Ramirez, who has been out since April 5 with a sprained left knee, took batting practice and ground balls with the team for the first time since the injury.
Ramirez, who knocked in 105 runs for Milwaukee last season, would prefer not to go on a rehab assignment. Roenicke said he is fine with that decision, because Ramirez has proven he's able to jump right back into big league action.
Still, it makes Roenicke's job a little tougher.
"If he's not ready and you put him out there and all of a sudden he goes, 'Wow, I'm not ready,' now you're sitting on him for four or five days [on the active roster]," Roenicke said.
It's possible Ramirez will play in some type of simulated game before he returns to the lineup.
"We've talked about why he can't rush it," Roenicke said. "He doesn't really want to go on a rehab, so that makes it more important not to rush it. We have to make sure when we activate him, he's ready to go."
Roenicke: Axford could soon return to closing
SAN DIEGO -- These days, it seems like every Brewers reliever has fallen into the same routine: Enter the game, put up a zero, pass the baton to the next guy, so he can do the same.
With a combined four runs allowed in their last 33 1/3 innings pitched, the Brewers' bullpen has been as lights-out as any in baseball during the past two weeks.
Manager Ron Roenicke doesn't plan on tinkering with his current game plan of John Axford setting up closer Jim Henderson just yet.
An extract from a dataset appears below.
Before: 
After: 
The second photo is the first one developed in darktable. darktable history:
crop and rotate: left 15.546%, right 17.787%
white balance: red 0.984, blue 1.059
But he said a return to the ninth inning could be on the horizon for Axford.
"That's nothing against Henderson, he's done a great job for us, pitching there," Roenicke said. "But I think with Ax, because of his breaking ball and when he's throwing it well, I think Ax has a chance to repeat that season that he had two years ago."
Two years ago, Axford converted 46 consecutive save opportunities en route to a ninth-place finish in the National League Cy Young Award voting. To start the season this year, Axford allowed nine earned runs in 3 1/3 innings, but has since looked like his old self with six consecutive scoreless outings.
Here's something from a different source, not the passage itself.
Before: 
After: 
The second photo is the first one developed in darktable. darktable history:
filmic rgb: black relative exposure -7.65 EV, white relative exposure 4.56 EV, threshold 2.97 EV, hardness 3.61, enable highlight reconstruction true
The biggest key to Axford's success has been the location of his hard slider, in spots that make it almost unhittable. He also made a minor adjustment to his throwing motion.
"It was just something small and mechanical that you carry over into playing catch, and it's something I've continued to do to make sure it feels natural on the mound," Axford. "Right now, everything feels smooth."
Axford isn't alone in his success. Each night it's a different hero out of the 'pen. On Tuesday, it was Tom Gorzelanny striking out San Diego's Yonder Alonso on three straight sliders with the bases loaded in a 6-3 game.
"We've become a good group," Gorzelanny said. "We're starting to get close, and there's a good energy out there. Guys are pretty loose when they come in. Nobody's stressed and worried."
Henderson, who is 2-0 with a 0.90 ERA in 10 games this year, echoed Gorzelanny's sentiment.
"It's hard to explain," Henderson said. "But if somebody falters, we just know the next guy will pick them up."
Brewers showing first-strike capability
SAN DIEGO -- If there is one inning during which his offense should be able to batter the opposing pitcher, Ron Roenicke believes it should be the first.
The Brewers' manager has been especially pleased this season, as his club has outscored its opponents, 17-3, in the first inning.
Before Wednesday's series finale in San Diego, Roenicke was asked which pleased him most -- the high run total for his club or the low run totals for his opponents.
"I'll take the runs," Roenicke said, "because the first inning should be the hardest inning for a pitcher."
During their current nine-game winning streak, entering Wednesday's game, Milwaukee has scored 12 first-inning runs. The Crew hadn't surrendered any during that stretch until Tuesday, when starter Yovani Gallardo gave up a pair.
"It's a different mound than the bullpen, you're trying to figure it out," Roenicke said. "Usually that's the inning. The first and second inning are usually the innings that the starters struggle. Yesterday, Yo struggled, but for some reason we've been really good with that."
• Brewers second baseman Rickie Weeks was mired in a 4-for-54 slump heading into Wednesday's game. With an off-day Thursday, it seemed an opportune time for Weeks to get a couple days of rest. But Weeks was 6-for-14 with two homers against Padres starter Edinson Volquez, so Roenicke slotted Weeks in the five-hole without even considering benching him.
"The Volquez matchup made me not even think about it," Roenicke said.
• Right-hander Mark Rogers, who was placed on the DL during Spring Training with a shoulder injury, tossed a scoreless inning for Double-A Huntsville on Tuesday. Rogers made seven starts for the Brewers last year, going 3-1 with a 3.92 ERA.
• Roenicke on Axford's slider: "He calls it a slider, but it's a curveball that goes straight down ... It's really just a hard curveball."